> _Data supplied_

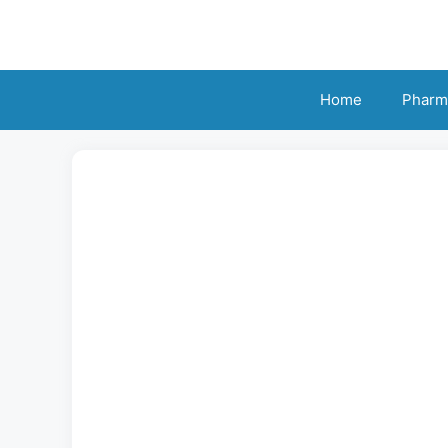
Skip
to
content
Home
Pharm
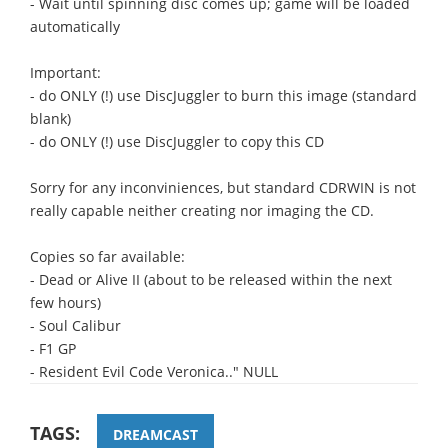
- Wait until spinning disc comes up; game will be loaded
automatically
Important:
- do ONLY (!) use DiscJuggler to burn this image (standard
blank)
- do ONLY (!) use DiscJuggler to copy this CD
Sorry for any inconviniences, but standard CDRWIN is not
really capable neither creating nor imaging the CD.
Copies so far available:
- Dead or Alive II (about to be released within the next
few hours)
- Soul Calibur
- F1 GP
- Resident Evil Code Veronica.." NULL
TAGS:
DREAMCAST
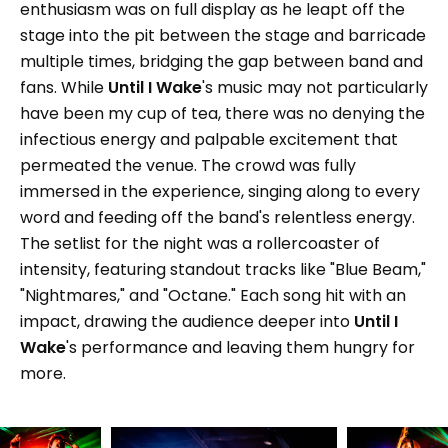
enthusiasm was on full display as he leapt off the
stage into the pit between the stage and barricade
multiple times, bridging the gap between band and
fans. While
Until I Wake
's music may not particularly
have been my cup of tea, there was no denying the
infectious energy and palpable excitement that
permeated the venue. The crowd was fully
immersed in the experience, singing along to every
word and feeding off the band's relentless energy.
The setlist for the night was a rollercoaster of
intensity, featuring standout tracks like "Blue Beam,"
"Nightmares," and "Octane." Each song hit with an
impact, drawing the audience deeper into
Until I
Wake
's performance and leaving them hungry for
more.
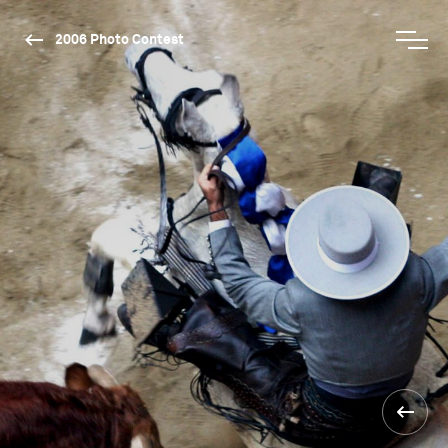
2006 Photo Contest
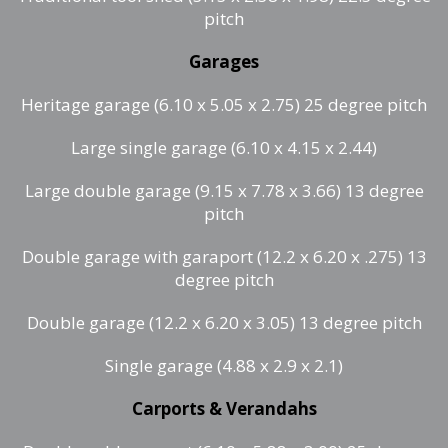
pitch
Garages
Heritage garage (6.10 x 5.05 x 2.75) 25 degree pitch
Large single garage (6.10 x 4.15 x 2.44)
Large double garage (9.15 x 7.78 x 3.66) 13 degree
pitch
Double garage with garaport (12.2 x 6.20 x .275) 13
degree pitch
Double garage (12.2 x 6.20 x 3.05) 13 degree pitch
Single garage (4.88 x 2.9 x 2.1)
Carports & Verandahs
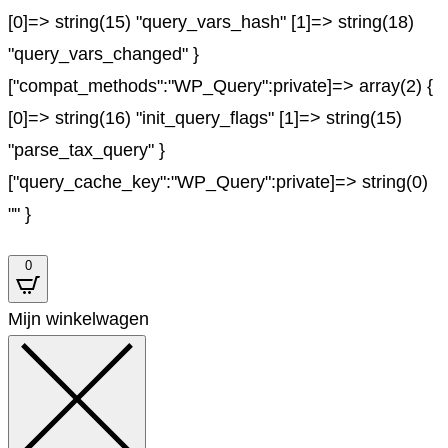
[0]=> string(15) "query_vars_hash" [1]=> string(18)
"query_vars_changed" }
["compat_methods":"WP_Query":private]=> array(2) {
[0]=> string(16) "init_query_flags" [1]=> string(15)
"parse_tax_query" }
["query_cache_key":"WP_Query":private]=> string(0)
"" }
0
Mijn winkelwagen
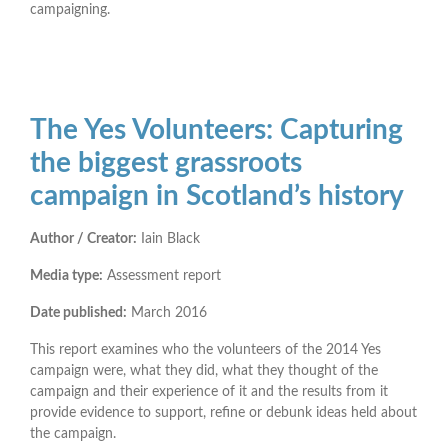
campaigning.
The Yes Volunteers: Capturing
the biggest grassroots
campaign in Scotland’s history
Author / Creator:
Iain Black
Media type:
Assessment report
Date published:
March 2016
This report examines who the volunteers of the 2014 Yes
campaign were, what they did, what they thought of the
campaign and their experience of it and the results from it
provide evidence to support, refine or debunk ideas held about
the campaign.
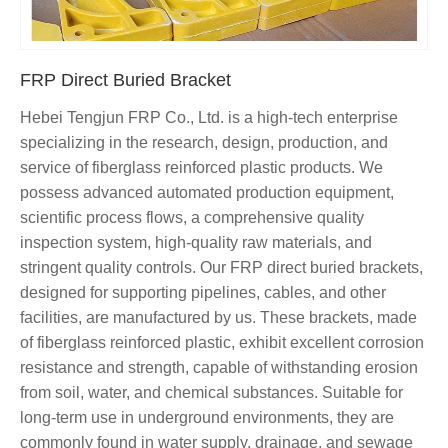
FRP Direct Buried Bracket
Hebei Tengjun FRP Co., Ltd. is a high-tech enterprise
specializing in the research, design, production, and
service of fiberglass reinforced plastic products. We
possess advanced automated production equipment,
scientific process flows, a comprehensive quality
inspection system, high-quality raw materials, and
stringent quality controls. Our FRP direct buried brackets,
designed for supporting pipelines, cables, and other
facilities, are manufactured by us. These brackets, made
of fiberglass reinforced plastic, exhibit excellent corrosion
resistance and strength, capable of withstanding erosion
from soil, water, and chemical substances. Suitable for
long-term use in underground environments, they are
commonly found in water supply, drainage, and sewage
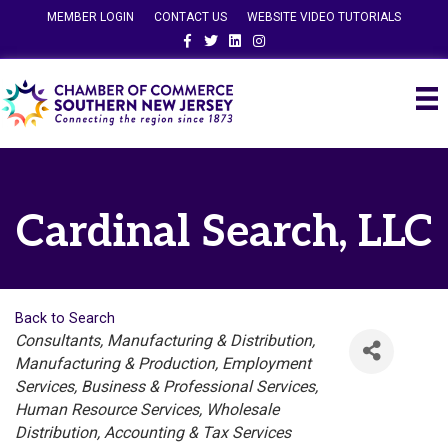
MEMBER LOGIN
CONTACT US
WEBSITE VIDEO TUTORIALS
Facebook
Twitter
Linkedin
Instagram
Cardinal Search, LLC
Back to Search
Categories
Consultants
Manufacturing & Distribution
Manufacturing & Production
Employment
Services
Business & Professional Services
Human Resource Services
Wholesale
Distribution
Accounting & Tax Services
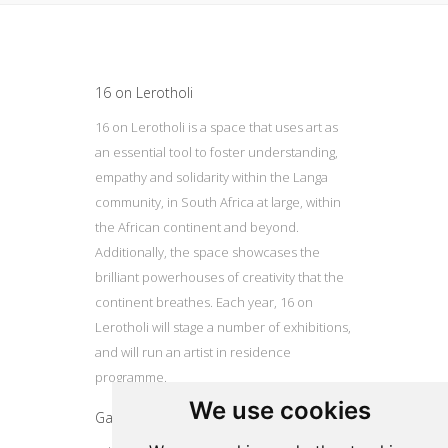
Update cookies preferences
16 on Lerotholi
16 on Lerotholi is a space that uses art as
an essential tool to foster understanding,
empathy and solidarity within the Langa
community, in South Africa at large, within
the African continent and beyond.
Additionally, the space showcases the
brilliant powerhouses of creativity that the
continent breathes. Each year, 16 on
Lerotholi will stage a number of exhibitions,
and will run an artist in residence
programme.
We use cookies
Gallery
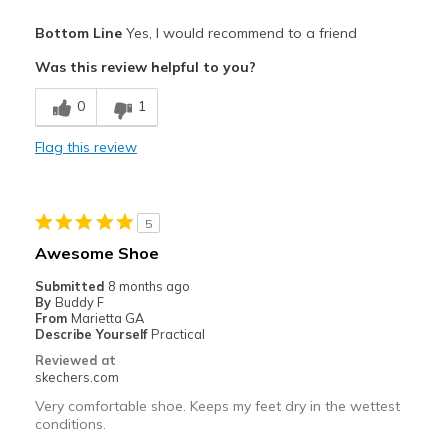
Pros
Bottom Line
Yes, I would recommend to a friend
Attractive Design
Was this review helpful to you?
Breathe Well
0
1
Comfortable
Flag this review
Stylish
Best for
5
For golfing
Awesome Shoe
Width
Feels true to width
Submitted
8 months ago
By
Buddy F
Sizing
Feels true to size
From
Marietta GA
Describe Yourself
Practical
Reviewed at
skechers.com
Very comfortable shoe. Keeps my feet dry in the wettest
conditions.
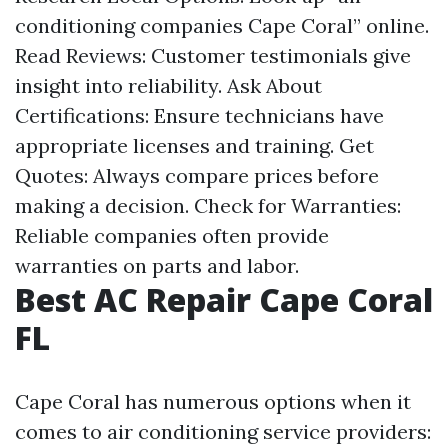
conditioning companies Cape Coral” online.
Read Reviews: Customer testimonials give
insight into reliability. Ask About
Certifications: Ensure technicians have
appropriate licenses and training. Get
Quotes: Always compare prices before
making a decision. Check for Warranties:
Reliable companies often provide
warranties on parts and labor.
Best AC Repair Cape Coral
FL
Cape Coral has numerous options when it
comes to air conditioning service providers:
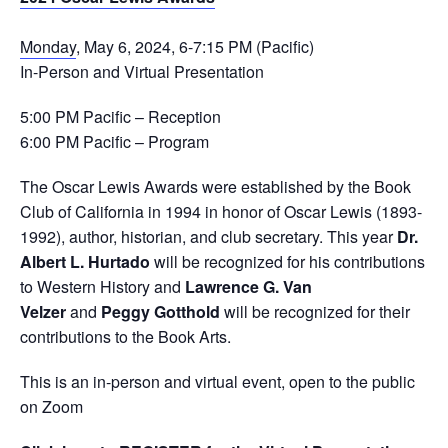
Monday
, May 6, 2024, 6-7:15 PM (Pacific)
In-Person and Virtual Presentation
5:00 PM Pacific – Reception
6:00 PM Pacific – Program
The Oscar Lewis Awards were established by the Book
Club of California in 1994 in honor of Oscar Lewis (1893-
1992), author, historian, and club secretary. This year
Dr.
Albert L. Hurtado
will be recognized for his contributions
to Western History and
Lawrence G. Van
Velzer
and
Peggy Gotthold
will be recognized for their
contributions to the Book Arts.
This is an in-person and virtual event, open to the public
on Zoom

> _To do_
Wherever the word "fiberglass" turns up in the records, copy out the line it is on.

> _Output for this task_
service of fiberglass reinforced plastic products. We
of fiberglass reinforced plastic, exhibit excellent corrosion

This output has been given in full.